Travel from the airport to the city centre

  • BKK bus 200E takes you to the nearest metro station Kőbánya-Kispest, you can take metro line 3 from there to the city centre. The bus stop is just outside the terminal building. You can use the bus with normal BKK tickets (300 HUF), see below for information. Google maps journey planner knows about the timetable, also here is a direct link.
  • Airport minibus service, you can book it online or at the terminal in person after arrival. A minibus ride to the city centre costs around 7 times as much as public transportation and is around one third the travel time.
  • You can take a taxi from the airport, it is recommended to book a taxi at the Főtaxi kiosk just outside the terminal building. Note that COST does not normally pay for taxi expenses, see section 4.1.4, page 30 of the COST Vademecum. A taxi ride to the city centre costs around 14 times as much as public transportation and is around one third the travel time.
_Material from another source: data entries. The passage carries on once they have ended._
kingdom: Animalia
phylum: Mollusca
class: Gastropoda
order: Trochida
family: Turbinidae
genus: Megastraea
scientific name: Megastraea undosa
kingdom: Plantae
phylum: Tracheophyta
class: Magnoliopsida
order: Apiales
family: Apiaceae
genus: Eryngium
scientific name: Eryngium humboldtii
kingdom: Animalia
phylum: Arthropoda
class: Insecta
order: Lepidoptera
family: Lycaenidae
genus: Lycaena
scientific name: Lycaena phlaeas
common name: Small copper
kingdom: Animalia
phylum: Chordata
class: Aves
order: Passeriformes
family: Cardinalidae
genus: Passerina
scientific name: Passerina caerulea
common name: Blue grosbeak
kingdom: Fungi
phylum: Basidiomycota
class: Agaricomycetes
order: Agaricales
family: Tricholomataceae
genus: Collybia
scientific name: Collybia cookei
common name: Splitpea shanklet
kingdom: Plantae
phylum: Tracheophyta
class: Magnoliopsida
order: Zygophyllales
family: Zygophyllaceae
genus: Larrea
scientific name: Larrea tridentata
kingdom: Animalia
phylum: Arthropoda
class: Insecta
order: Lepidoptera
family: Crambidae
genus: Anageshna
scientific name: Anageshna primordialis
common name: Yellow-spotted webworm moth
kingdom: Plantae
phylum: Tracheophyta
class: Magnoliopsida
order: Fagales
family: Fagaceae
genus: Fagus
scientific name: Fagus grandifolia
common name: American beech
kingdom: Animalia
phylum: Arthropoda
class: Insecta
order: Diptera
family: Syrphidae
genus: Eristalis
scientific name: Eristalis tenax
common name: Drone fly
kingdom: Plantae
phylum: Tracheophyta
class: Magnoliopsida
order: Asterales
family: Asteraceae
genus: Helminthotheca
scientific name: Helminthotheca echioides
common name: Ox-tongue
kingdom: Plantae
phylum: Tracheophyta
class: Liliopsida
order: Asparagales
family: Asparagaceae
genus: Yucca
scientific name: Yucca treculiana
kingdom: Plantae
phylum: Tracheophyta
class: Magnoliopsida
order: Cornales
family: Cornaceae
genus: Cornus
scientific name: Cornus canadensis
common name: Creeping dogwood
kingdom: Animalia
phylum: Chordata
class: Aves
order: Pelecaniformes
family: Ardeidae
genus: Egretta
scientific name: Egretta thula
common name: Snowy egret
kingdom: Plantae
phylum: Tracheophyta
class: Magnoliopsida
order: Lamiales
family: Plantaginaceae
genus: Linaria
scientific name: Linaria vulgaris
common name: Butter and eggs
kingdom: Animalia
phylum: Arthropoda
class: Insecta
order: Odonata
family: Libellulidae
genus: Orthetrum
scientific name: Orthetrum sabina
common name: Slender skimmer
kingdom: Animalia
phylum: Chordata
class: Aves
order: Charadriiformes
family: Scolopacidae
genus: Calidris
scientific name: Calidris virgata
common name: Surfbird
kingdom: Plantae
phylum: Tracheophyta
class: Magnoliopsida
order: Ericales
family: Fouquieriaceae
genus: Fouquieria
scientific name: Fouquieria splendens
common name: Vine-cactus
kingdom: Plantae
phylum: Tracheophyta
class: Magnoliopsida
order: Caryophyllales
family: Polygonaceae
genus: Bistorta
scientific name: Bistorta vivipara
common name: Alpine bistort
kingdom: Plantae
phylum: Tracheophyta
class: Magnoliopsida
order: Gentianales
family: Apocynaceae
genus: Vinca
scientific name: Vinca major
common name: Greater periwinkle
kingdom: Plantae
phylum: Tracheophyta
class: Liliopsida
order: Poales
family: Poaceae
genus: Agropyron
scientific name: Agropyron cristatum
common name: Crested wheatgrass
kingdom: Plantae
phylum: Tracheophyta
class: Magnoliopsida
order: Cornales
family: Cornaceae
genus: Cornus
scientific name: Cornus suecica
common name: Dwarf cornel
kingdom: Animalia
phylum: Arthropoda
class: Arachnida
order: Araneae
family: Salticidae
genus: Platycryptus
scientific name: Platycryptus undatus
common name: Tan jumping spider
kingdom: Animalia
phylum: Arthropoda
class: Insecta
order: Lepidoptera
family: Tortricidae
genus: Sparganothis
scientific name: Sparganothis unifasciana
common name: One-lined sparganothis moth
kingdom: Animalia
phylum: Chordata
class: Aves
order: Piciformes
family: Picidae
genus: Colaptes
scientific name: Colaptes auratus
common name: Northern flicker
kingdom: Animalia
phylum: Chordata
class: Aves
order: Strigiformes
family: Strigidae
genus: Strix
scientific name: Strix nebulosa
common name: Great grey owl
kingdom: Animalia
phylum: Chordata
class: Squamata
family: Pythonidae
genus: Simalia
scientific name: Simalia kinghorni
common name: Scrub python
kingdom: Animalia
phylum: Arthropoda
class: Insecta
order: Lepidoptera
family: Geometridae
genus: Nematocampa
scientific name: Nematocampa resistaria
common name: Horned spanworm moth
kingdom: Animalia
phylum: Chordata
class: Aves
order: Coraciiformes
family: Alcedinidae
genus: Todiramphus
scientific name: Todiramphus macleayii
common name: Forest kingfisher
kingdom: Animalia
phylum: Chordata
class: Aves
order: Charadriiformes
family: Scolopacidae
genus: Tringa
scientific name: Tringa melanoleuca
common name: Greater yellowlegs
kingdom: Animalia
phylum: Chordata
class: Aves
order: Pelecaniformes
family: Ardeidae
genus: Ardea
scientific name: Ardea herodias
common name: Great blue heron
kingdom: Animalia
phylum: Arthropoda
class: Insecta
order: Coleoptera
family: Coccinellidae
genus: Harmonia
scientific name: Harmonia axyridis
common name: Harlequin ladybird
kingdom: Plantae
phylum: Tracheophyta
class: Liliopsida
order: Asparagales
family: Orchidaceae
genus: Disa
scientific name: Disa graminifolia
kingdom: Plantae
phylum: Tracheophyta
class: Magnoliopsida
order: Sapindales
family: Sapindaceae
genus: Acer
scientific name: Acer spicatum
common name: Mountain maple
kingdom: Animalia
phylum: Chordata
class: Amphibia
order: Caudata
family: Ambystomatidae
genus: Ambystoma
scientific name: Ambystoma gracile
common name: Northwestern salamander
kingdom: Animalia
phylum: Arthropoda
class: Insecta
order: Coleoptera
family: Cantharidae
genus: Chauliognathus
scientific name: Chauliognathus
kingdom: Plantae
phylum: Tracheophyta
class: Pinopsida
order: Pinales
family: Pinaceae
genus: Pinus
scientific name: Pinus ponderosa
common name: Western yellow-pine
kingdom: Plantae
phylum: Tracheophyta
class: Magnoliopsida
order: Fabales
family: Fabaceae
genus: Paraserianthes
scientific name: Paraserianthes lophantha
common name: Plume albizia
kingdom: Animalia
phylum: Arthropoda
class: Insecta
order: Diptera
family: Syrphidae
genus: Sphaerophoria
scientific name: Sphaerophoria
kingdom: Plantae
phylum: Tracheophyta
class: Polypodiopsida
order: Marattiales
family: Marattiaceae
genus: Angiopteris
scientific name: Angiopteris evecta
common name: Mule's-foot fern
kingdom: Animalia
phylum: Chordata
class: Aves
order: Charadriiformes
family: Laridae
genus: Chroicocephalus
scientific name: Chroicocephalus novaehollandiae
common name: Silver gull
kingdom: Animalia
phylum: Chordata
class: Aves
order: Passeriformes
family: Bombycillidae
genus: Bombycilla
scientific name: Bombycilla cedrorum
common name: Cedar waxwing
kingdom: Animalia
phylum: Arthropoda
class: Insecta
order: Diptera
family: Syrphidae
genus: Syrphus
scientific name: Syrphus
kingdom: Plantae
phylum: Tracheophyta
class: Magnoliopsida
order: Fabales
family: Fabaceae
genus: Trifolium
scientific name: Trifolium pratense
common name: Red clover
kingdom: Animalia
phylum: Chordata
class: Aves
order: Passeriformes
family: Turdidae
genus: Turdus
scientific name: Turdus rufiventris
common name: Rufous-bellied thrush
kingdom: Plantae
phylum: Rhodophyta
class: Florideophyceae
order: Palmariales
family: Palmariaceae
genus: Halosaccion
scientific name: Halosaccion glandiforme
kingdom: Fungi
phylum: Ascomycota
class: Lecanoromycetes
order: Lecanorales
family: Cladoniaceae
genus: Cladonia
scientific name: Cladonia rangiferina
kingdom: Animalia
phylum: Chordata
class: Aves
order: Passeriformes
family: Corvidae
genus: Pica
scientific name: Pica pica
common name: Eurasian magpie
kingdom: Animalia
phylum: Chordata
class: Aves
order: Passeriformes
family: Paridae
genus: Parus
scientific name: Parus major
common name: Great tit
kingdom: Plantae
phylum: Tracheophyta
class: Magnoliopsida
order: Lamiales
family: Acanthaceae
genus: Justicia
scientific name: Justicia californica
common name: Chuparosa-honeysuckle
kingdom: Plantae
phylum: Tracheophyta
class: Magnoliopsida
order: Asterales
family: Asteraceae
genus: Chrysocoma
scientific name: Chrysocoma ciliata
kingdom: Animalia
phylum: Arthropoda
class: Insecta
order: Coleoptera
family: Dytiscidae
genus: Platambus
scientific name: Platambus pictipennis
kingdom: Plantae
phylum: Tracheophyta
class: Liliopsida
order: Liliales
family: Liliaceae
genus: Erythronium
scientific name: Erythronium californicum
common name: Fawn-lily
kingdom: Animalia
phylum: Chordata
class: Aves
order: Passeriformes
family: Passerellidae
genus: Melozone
Travel within the city centre

  • Public transportation (BKK) is the fastest and cheapest way to get around in Budapest. You can use Google maps to plan your journey, it knows about all bus, trolley bus, tram and metro lines. It is recommended to buy a 5/30 BKK travelcard for 4550 HUF at the airport, you can use this for 5 times 24 hours during a month. Alternatively, you can buy 10 tickets for 3000 HUF: one ticket is only valid for a single bus/tram ride, if you change to another bus, you have to validate a new ticket (however you can change metro lines with a single ticket). You can buy tickets at the kiosk at the airport or from the ticket machines which accept debit/credit cards. There are machines next to the bus stop at the airport and at all metro stations, and at most tram stops. The conference venue is near the following BKK stops:
  • Public bicycle: you can use the green public bicycles in the city centre, see BUBI website for information (BUBI = Budapest Bicycle). There is a BUBI docking station next to the conference venue. A weekly pass is 2000 HUF, and you can use a bicycle for 30 minutes without paying extra. You can buy a pass at the airport BKK kiosk or BKK Customer Service Points.
  • Walking is cheap and nice.
  • Taxi. Note that COST does not normally pay for taxi expenses, see section 4.1.4, page 30 of the COST Vademecum.

VENUE

The conference will be held in the Lágymányos South Building of Eötvös Loránd University, see the map below. The address is Pázmány Péter sétány 1/C, Budapest 1117, Hungary. Look for the red hat on the following map. The lecture hall we will use is 0-823 Kitaibel Pál room, very close to the West entrance of the building which is marked with an arrow on the map.

Wifi access: you can use eduroam or the network Types2017 with password TypeTheoryApps.




ACCOMMODATION

We reserved 55 rooms altogether in the following hotels (see the above map):

  • Hotel Erzsébet City Centre (15 rooms, single room: 95 EUR/day, double room: 103 EUR/day, reservation deadline 21 April), booking form
  • Leonardo Hotel Budapest (15 rooms, single room: 85 EUR/day, double room: 95 EUR/day, reservation deadline 10 May), booking form
  • Hotel Flamenco (no rooms left), booking form
To get the above prices, please fill out the booking form and send it to the hotel through email, fax or post or just call the hotel.

Services such as booking.com and airbnb.com are known to work well in Budapest too.

The judgemental map of Budapest (google) is quite accurate about what the different areas are like. The conference venue is in the "more nerds" area.